[EXTRACTED TEXT — start]
Hi,
I'm trying to add the rows of a 4800x9600 matrix together, resulting in a matrix 1x9600.
What I've done is split the 4800x9600 into 9,600 matrices of length 4800 each. I then perform a reduction on the 4800 elements.
The trouble is, this is really slow...
Anyone got any suggestions?
Basically, I'm trying to implement MATLAB's sum(...) function.
Here is the code which I've verified works fine, it's just it's really slow:
void reduceRows(Matrix Dresult,Matrix DA)
{
//split DA into chunks
Matrix Dchunk;
Dchunk.h=1;Dchunk.w=DA.h;
cudaMalloc((void**)&Dchunk.data,Dchunk.h*Dchunk.w*sizeof(float));
Matrix DcolSum;
DcolSum.h=1;DcolSum.w=1;
//cudaMalloc((void**)&DcolSum.data,DcolSum.h*DcolSum.w*sizeof(float));
int i;
for(i=0;i<DA.w;i++) //loop over each column
{
//printf("%d ",i);
cudaMemcpy(Dchunk.data,&DA.data[i*DA.h],DA.h*sizeof(float),cudaMemcpyDeviceToDevice);
DcolSum.data=&Dresult.data[i];
reduceTotal(DcolSum,Dchunk);
}
cudaFree(Dchunk.data);
}
Matrix is defined as:
typedef struct{
long w;
long h;
float* data;
}Matrix;
ReduceTotal() just calls the standard NVIDIA reduction, sums all the elements in Dchunk and puts the answer in DcolSum.
[EXTRACTED TEXT — finish]
WHAT TO WORK ON
Reproduce the forum post on summing matrix rows from "Basically, I'm trying" to "reduceRows(Matrix Dresult,Matrix DA)".
[DATA EXTRACTS — start]
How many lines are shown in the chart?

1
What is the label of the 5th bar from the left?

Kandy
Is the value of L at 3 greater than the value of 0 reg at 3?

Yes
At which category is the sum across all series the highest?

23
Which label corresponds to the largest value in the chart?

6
[DATA EXTRACTS — finish]
[DATA EXTRACTS — start]
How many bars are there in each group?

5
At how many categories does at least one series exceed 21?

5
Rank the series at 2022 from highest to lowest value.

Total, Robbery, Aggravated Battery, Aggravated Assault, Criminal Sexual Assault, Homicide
[DATA EXTRACTS — finish]
ANSWER AREA
Basically, I'm trying to implement MATLAB's sum(...) function.
Here is the code which I've verified works fine, it's just it's really slow:
void reduceRows(Matrix Dresult,Matrix DA)